[Opening MATERIAL PROVIDED section]

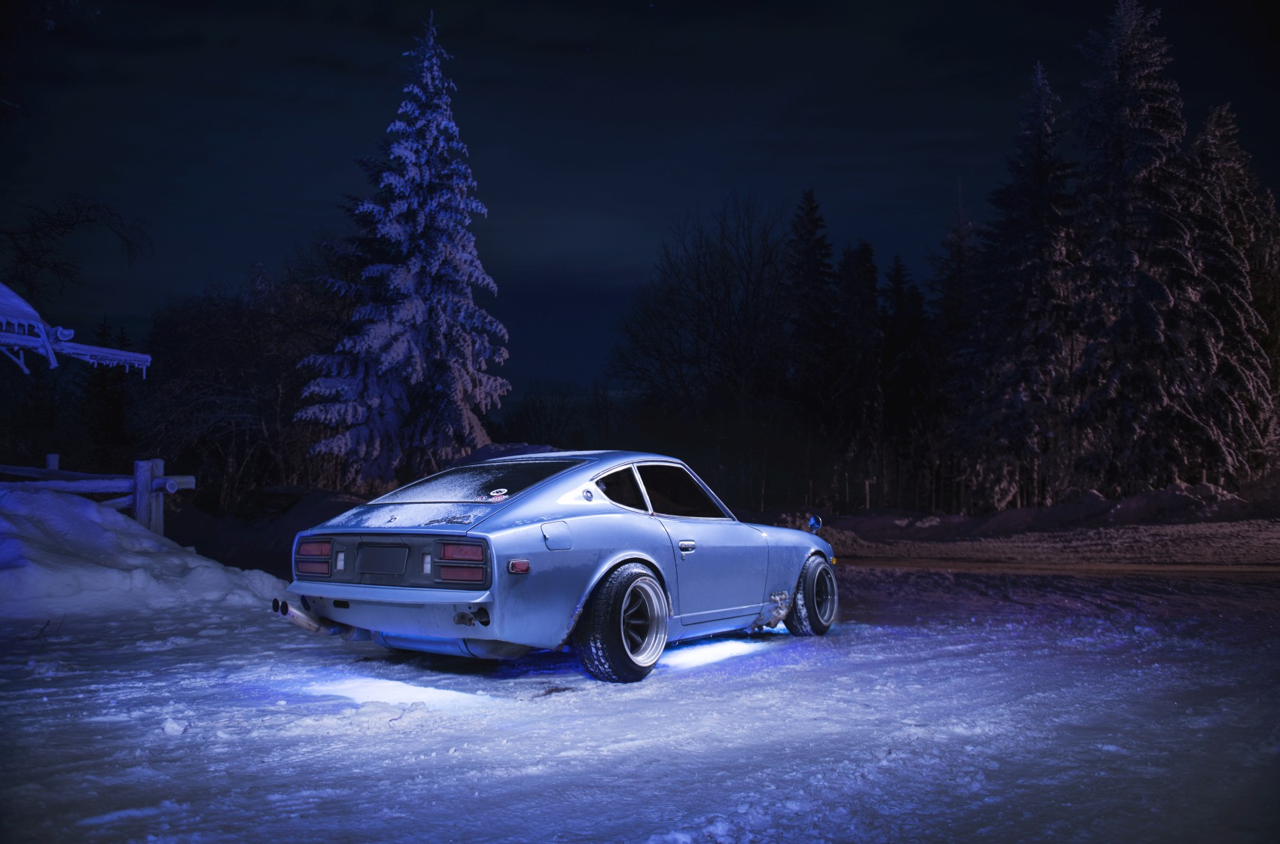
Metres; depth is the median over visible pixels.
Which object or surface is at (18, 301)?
building
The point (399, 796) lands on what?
snowy ground
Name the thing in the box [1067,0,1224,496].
spruce tree
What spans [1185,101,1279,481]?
snowy tree
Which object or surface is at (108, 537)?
snow bank
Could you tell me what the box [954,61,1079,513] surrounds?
spruce tree
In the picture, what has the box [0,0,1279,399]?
sky
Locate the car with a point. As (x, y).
(597, 574)
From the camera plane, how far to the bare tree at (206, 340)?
26.11 m
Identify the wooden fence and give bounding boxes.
[0,454,195,536]
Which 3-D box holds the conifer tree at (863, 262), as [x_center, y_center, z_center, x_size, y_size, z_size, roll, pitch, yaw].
[9.572,-2.006,39.284,3.931,12.795,4.210,-2,-3,36]
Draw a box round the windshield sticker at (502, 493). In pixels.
[487,487,509,499]
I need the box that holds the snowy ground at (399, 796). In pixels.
[0,542,1279,843]
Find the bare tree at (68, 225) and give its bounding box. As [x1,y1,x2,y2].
[0,195,152,303]
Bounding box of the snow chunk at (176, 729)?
[159,716,189,736]
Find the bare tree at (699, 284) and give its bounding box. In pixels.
[610,192,795,509]
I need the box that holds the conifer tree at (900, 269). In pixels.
[879,253,930,504]
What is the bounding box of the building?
[0,285,153,375]
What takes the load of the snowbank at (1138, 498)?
on the snowy ground at (399, 796)
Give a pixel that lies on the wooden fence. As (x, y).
(138, 505)
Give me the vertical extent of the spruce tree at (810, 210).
15.324 m
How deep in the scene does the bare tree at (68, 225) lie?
20.89 m
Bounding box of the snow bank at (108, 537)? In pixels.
[0,483,285,625]
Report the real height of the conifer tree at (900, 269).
12.940 m
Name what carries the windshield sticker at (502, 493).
attached to the car
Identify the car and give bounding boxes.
[280,451,844,683]
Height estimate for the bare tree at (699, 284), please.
14.936 m
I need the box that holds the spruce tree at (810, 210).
[784,188,841,495]
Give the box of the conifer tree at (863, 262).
[832,238,882,507]
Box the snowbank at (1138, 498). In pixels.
[801,477,1279,555]
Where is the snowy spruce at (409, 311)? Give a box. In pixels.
[295,13,511,486]
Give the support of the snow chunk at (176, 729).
on the snowy ground at (399, 796)
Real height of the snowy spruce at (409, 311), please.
14.247 m
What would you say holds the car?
on the snowy ground at (399, 796)
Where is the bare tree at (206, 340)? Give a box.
[137,269,343,511]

[Closing MATERIAL PROVIDED section]

* [ACTION ITEM]
Exactly as written, return every line of the listing, but not the pictures.

* [YOUR RESPONSE]
Metres; depth is the median over visible pixels.
Which object or surface is at (18, 301)?
building
The point (399, 796) lands on what?
snowy ground
Name the thing in the box [1067,0,1224,496].
spruce tree
What spans [1185,101,1279,481]?
snowy tree
Which object or surface is at (108, 537)?
snow bank
Could you tell me what the box [954,61,1079,513] surrounds?
spruce tree
In the picture, what has the box [0,0,1279,399]?
sky
Locate the car with a point. As (x, y).
(597, 574)
From the camera plane, how far to the bare tree at (206, 340)?
26.11 m
Identify the wooden fence and give bounding boxes.
[0,454,195,536]
Which 3-D box holds the conifer tree at (863, 262), as [x_center, y_center, z_center, x_size, y_size, z_size, roll, pitch, yaw].
[9.572,-2.006,39.284,3.931,12.795,4.210,-2,-3,36]
Draw a box round the windshield sticker at (502, 493). In pixels.
[487,487,509,499]
I need the box that holds the snowy ground at (399, 796). In pixels.
[0,542,1279,843]
Find the bare tree at (68, 225) and give its bounding box. As [x1,y1,x2,y2].
[0,195,152,303]
Bounding box of the snow chunk at (176, 729)?
[159,716,189,736]
Find the bare tree at (699, 284) and give its bounding box. In pixels.
[610,192,795,509]
I need the box that holds the conifer tree at (900, 269). In pixels.
[879,253,930,504]
What is the bounding box of the building?
[0,285,153,375]
What takes the load of the snowbank at (1138, 498)?
on the snowy ground at (399, 796)
Give a pixel that lies on the wooden fence. As (x, y).
(138, 505)
Give me the vertical extent of the spruce tree at (810, 210).
15.324 m
How deep in the scene does the bare tree at (68, 225) lie?
20.89 m
Bounding box of the snow bank at (108, 537)? In pixels.
[0,483,285,625]
Report the real height of the conifer tree at (900, 269).
12.940 m
Name what carries the windshield sticker at (502, 493).
attached to the car
Identify the car and give bounding boxes.
[280,451,844,683]
Height estimate for the bare tree at (699, 284), please.
14.936 m
I need the box that holds the spruce tree at (810, 210).
[784,188,841,495]
Give the box of the conifer tree at (863, 262).
[832,238,882,507]
Box the snowbank at (1138, 498). In pixels.
[801,477,1279,555]
Where is the snowy spruce at (409, 311)? Give a box. In pixels.
[295,13,511,486]
Give the support of the snow chunk at (176, 729).
on the snowy ground at (399, 796)
Real height of the snowy spruce at (409, 311), please.
14.247 m
What would you say holds the car?
on the snowy ground at (399, 796)
Where is the bare tree at (206, 340)? Give a box.
[137,269,343,511]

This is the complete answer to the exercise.